La furia de Mariano Soso contra el árbitro Bryan Ferreyra por un penal revisado por VAR dejó el partido en Florencio Varela empastado y volvió a poner en el centro del debate la transparencia del sistema de revisiones (La Nación, 13/3/2026).

¿Qué pasó en Florencio Varela?

En el Estadio de Defensa y Justicia la acción que cambió el final llegó a 12 minutos del cierre, cuando una revisión desde Ezeiza terminó en penal para Central Córdoba y en la igualdad definitiva, un hecho que detonó la reacción del técnico local (La Nación, 13/3/2026). El partido ya había vivido golpes y decisiones firmes: a los 21 minutos del segundo tiempo un ingresado fue expulsado por una plancha y la acción fue confirmada tras la intervención del VAR, lo que demuestra que las mismas herramientas pueden generar sanciones y, minutos después, controversias por otras jugadas (La Nación, 13/3/2026). Además, antes del penal discutido existió una jugada que muchos vieron como posible penal para Defensa y Justicia y que no fue revisada por el VAR, lo que aumentó la sensación de arbitrariedad entre jugadores y cuerpo técnico.

El VAR y la acumulación de sospechas: ¿es un problema del sistema o de las personas?

No es sólo un escándalo puntual: el árbitro central ya estuvo en el ojo de la tormenta el 24 de enero, en una jugada confusa que ocurrió a los 34 minutos de aquel partido y que generó dudas similares sobre criterios y consistencia (La Nación, 13/3/2026). En esta Apertura la primera controversia relevante apareció en el segundo día, en el noveno partido del certamen, según la crónica, y eso obliga a comparar el inicio actual con el Clausura anterior, que fue calificado por varios actores como un torneo cargado de sospechas; la sensación pública es que no hubo mejora perceptible entre temporadas (La Nación, 13/3/2026). Cuando el conflicto se repite con los mismos protagonistas y en días distintos, la pregunta deja de ser retórica: estamos frente a fallas en el protocolo de revisión, a un entrenamiento insuficiente de los operarios del VAR o a problemas de gobernanza en los organismos que designan y controlan a los árbitros.

Qué pedimos: planificación, protocolos claros y rendición

Reclamamos planificación y transparencia en la aplicación del VAR y en la formación arbitral, con registros públicos de cada intervención y de los criterios seguidos en cada revisión, porque la opacidad alimenta sospechas y confrontaciones en los vestuarios y en las tribunas.
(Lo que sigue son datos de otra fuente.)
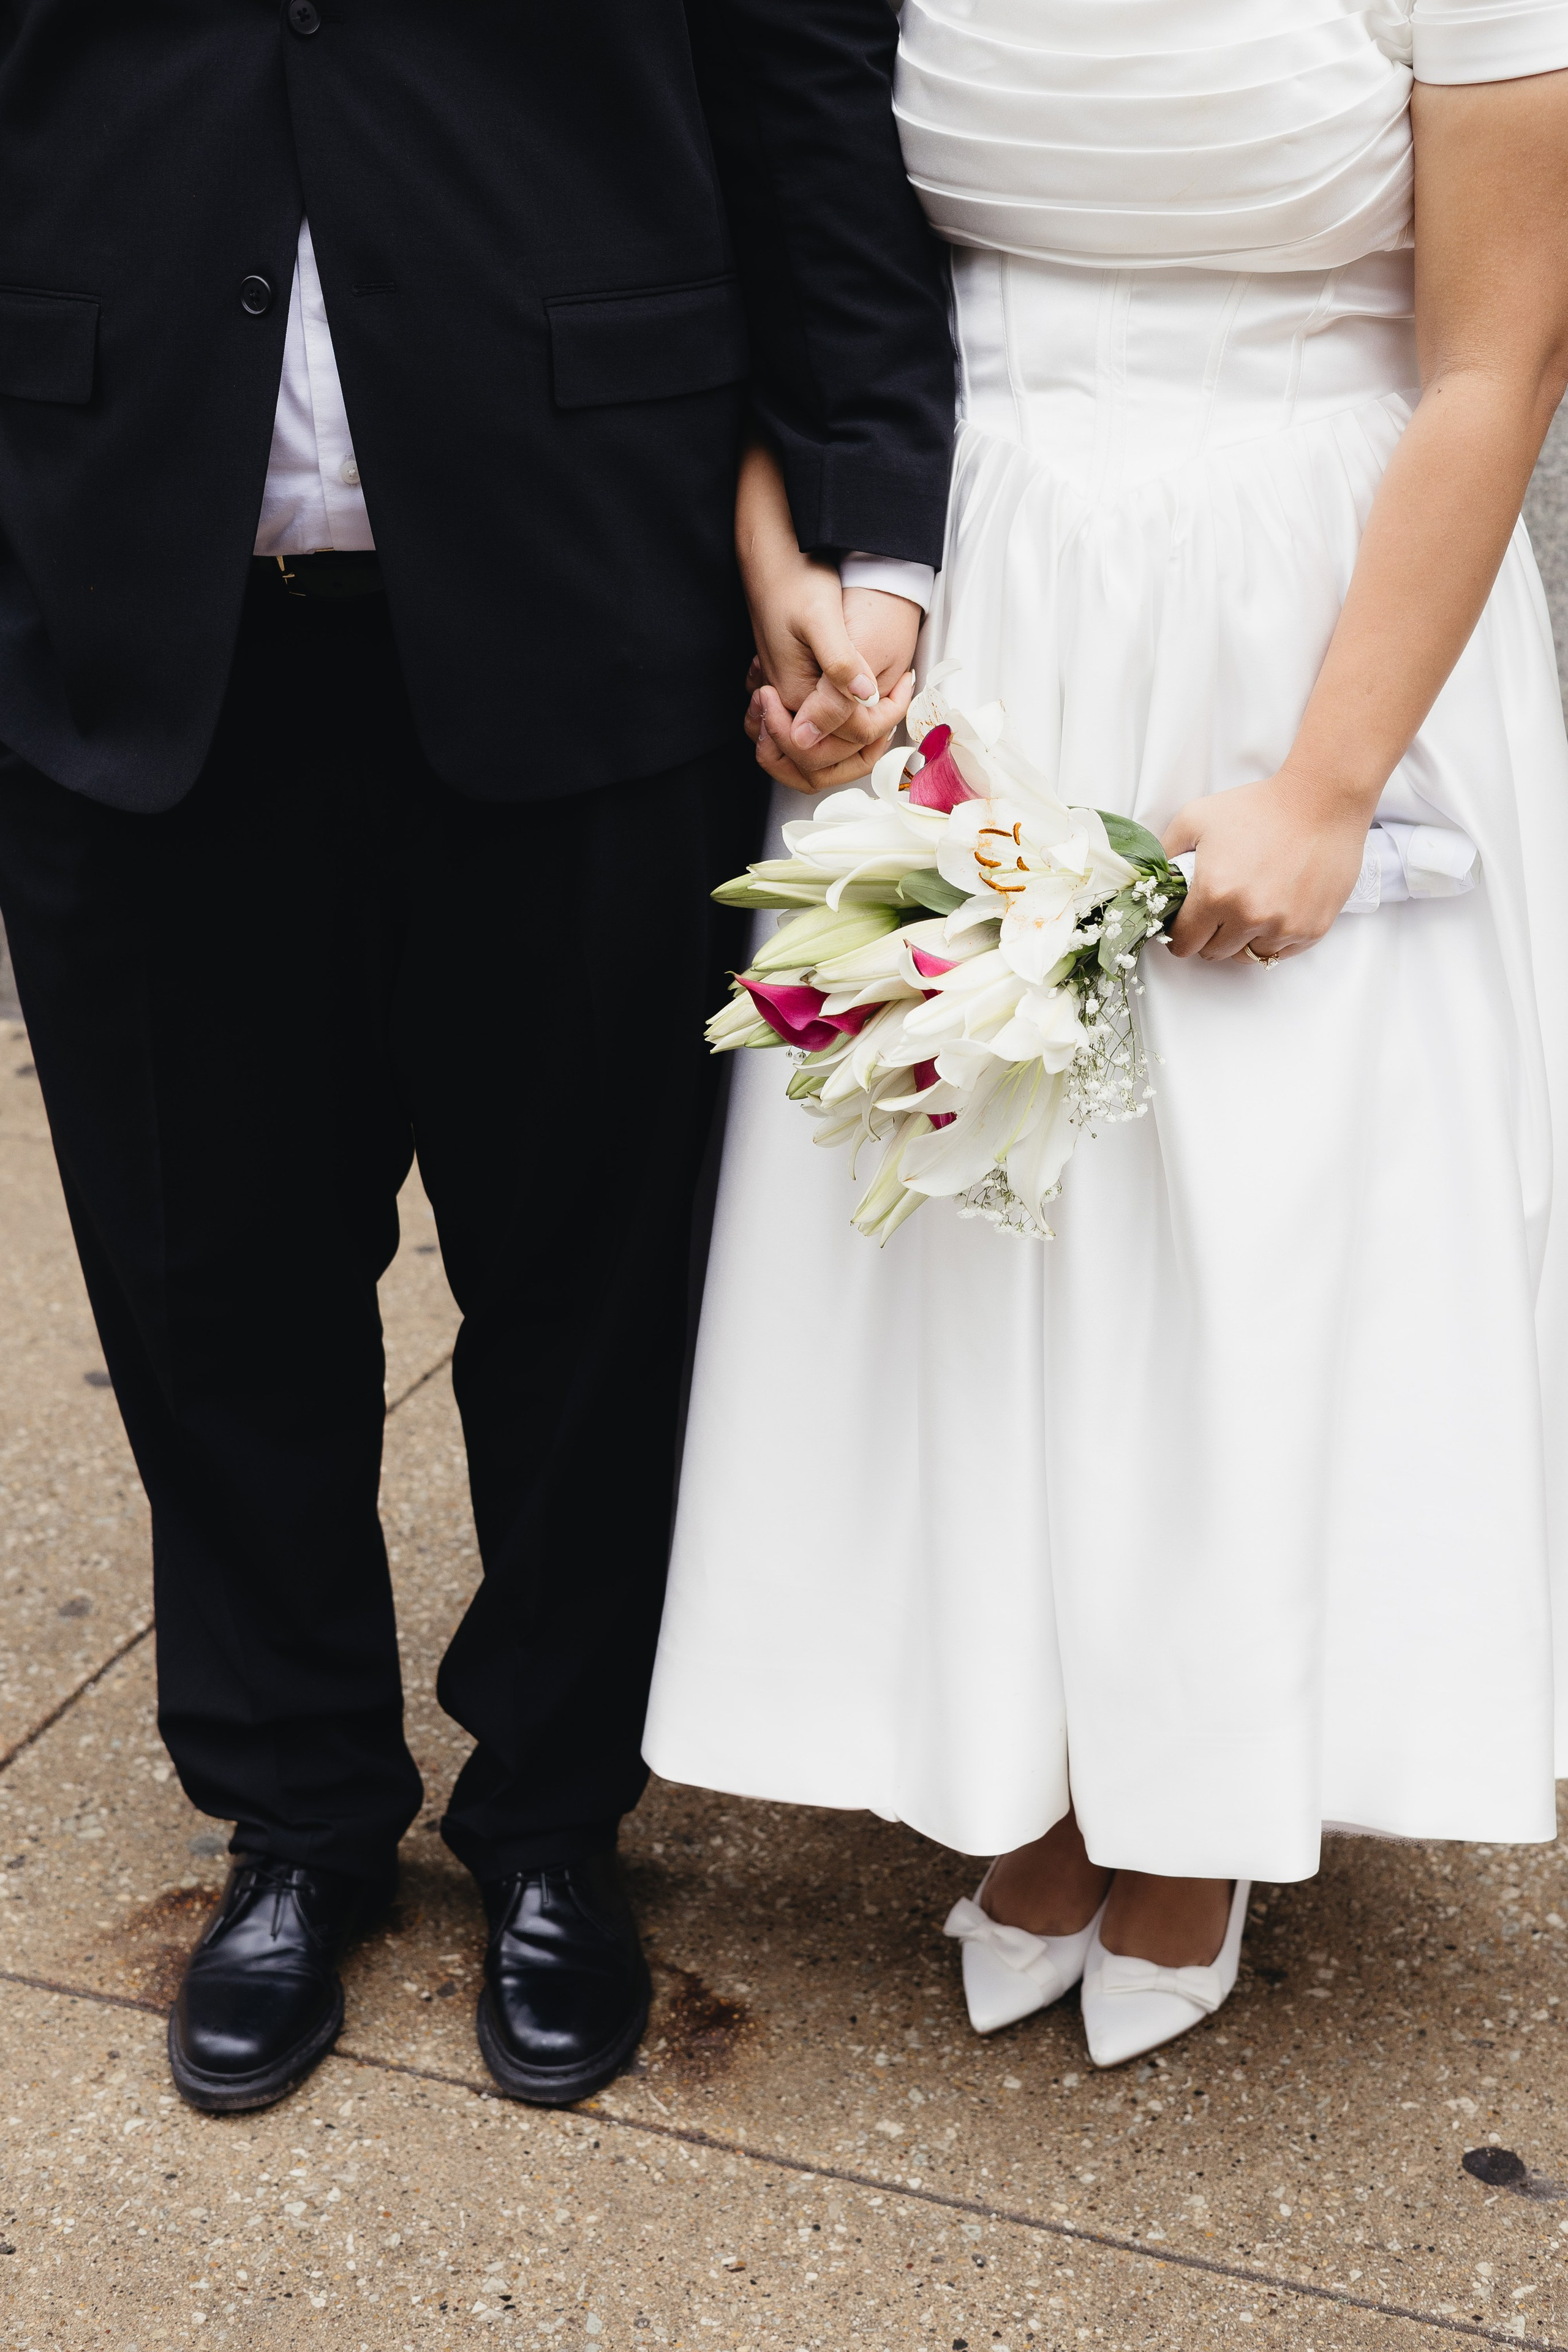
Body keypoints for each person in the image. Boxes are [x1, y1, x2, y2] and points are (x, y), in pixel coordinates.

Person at [0, 1, 954, 2111]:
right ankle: (297, 1814)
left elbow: (805, 110)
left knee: (591, 1280)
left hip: (584, 585)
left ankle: (553, 1819)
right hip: (127, 610)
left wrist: (876, 526)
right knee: (206, 1268)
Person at [647, 0, 1568, 2068]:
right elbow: (812, 247)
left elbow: (1499, 359)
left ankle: (1208, 1795)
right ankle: (1032, 1755)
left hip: (1309, 587)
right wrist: (801, 570)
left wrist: (1331, 782)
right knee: (988, 1203)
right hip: (990, 572)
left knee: (1262, 1219)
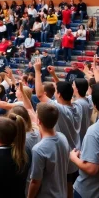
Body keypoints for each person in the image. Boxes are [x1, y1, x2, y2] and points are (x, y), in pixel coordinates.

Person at [34, 59, 82, 194]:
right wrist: (54, 75)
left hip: (67, 156)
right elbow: (64, 89)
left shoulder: (60, 109)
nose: (55, 92)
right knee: (70, 187)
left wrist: (38, 71)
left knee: (66, 190)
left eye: (56, 91)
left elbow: (39, 95)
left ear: (59, 94)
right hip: (75, 152)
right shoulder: (77, 106)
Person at [28, 103, 70, 198]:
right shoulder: (63, 137)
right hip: (62, 193)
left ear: (39, 121)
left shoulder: (38, 149)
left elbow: (35, 181)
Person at [71, 83, 99, 198]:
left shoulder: (94, 132)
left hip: (90, 191)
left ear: (95, 105)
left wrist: (74, 158)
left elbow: (92, 168)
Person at [72, 78, 93, 144]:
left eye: (73, 85)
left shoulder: (77, 104)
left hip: (79, 139)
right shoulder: (89, 100)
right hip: (85, 135)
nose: (72, 86)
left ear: (77, 89)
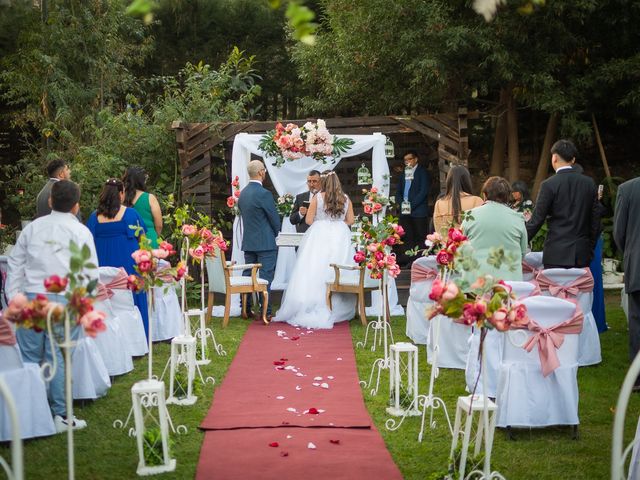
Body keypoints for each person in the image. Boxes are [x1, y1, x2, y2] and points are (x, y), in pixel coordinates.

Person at [6, 180, 97, 432]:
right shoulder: (81, 232)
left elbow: (15, 264)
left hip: (33, 297)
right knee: (60, 357)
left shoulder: (32, 229)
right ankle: (60, 415)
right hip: (66, 299)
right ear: (76, 206)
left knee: (30, 356)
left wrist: (14, 296)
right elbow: (90, 272)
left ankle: (28, 412)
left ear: (50, 201)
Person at [274, 170, 357, 329]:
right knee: (338, 269)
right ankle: (338, 306)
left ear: (323, 183)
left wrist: (324, 223)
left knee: (314, 269)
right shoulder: (345, 199)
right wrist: (337, 224)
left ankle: (313, 303)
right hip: (340, 238)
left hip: (319, 237)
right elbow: (351, 220)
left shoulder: (318, 198)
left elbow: (310, 220)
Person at [86, 179, 149, 338]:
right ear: (121, 194)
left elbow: (88, 243)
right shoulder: (131, 215)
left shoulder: (94, 218)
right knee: (132, 300)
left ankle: (107, 338)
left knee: (106, 302)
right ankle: (137, 338)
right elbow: (143, 241)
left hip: (103, 267)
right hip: (128, 267)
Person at [526, 139, 600, 268]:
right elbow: (595, 221)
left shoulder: (548, 185)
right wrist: (589, 248)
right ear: (573, 160)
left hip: (555, 253)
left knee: (554, 287)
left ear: (554, 158)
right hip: (581, 253)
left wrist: (519, 243)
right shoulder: (589, 183)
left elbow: (537, 220)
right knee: (579, 288)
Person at [237, 160, 280, 322]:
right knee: (266, 276)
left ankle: (245, 309)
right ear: (261, 172)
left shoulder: (243, 193)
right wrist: (277, 232)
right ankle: (266, 311)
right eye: (265, 171)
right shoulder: (264, 194)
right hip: (265, 242)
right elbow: (273, 218)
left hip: (249, 242)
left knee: (248, 276)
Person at [462, 177, 527, 280]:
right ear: (507, 196)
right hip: (510, 284)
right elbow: (523, 252)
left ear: (484, 194)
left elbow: (460, 248)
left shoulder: (469, 216)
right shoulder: (518, 218)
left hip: (475, 282)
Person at [613, 175, 640, 389]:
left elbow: (619, 233)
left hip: (638, 263)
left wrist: (629, 253)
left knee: (637, 321)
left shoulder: (628, 189)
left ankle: (637, 378)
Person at [395, 151, 430, 266]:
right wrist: (401, 204)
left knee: (420, 237)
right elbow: (398, 192)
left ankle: (419, 261)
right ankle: (407, 260)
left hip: (418, 211)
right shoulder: (403, 174)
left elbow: (423, 192)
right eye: (405, 160)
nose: (407, 162)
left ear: (416, 159)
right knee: (406, 237)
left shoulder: (422, 172)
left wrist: (411, 206)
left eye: (410, 159)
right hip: (405, 212)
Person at [433, 165, 483, 234]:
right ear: (467, 181)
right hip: (470, 243)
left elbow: (439, 232)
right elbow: (481, 228)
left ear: (448, 181)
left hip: (447, 244)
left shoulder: (439, 203)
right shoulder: (476, 201)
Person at [123, 166, 163, 248]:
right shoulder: (150, 198)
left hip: (128, 240)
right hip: (149, 240)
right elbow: (159, 225)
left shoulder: (122, 198)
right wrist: (155, 237)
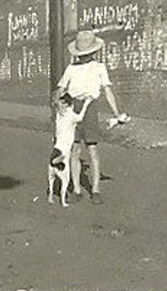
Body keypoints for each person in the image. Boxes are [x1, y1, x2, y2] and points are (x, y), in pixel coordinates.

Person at [51, 29, 127, 205]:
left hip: (90, 108)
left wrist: (117, 113)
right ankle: (76, 189)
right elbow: (59, 90)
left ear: (93, 52)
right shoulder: (71, 68)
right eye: (82, 54)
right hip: (72, 108)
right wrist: (58, 104)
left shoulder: (99, 68)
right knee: (75, 149)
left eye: (87, 53)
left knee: (92, 148)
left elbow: (107, 91)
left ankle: (95, 189)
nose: (84, 56)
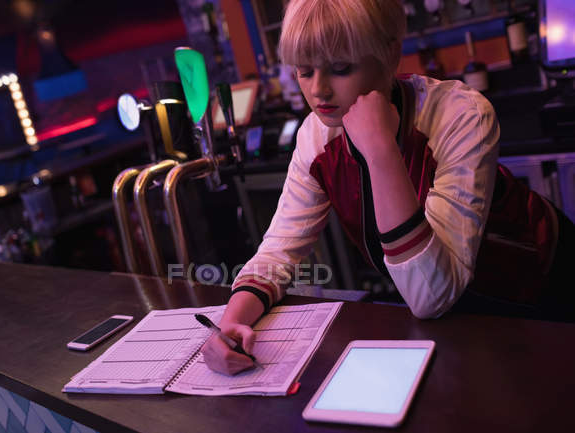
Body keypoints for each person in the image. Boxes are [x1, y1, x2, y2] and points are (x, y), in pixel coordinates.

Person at [202, 0, 575, 375]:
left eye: (341, 68)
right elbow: (278, 252)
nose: (318, 91)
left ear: (390, 53)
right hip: (450, 318)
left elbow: (430, 296)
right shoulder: (315, 139)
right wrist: (232, 321)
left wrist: (379, 148)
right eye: (304, 70)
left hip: (542, 291)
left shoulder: (461, 114)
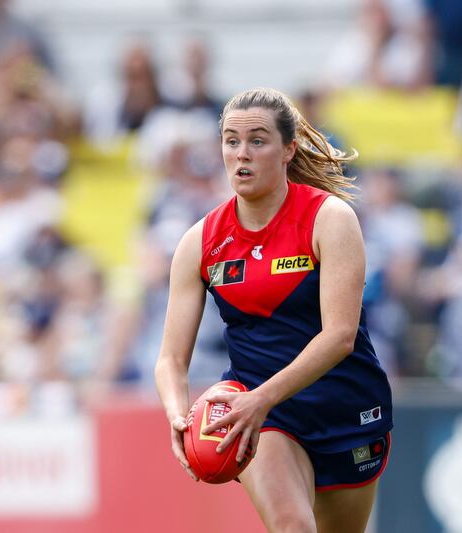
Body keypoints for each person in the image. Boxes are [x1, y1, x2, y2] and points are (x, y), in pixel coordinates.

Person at [155, 88, 393, 532]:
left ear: (288, 149)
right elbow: (170, 359)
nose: (241, 154)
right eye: (231, 141)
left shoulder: (331, 219)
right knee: (292, 527)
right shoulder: (200, 242)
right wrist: (177, 413)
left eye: (257, 141)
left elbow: (339, 336)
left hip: (345, 407)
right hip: (261, 415)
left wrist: (261, 398)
Pedimos además cronogramas de auditoría independientes y la publicación periódica de estadísticas detalladas sobre intervenciones del VAR: cuántas revisiones se hicieron por jornada, cuántas modificaron decisiones in situ y el tiempo promedio de cada revisión, datos que deben acompañar cada certamen para que la sociedad pueda comparar evolución versus torneos previos. También solicitamos protocolos claros para la intervención del cuarto juez y límites precisos a las reacciones de cuerpos técnicos y planteles para evitar incidentes en el campo que pongan en riesgo la seguridad. Finalmente, reclamamos mecanismos de rendición de cuentas: si un árbitro acumula decisiones controvertidas en cortos plazos, debe explicarse públicamente qué controles se activaron y qué sanciones, si las hubo, se aplicaron, manteniendo siempre la presunción de buena fe hasta que una investigación pruebe lo contrario.

Con hechos como los descritos por La Nación (13/3/2026) —la jugada a 12 minutos del final, la expulsión a los 21 y el antecedente del 24/1— no basta el enojo en caliente; necesitamos instituciones que prevengan la sospecha y procedimientos que la disipen, no que la alimenten. Reclamamos, como ya lo hemos hecho en otros temas del fútbol y la organización deportiva, planificación, transparencia y coordinación entre Liga, clubes y operadores del VAR para proteger a hinchas y jugadores y para que las decisiones sean verificables y coherentes temporada tras temporada.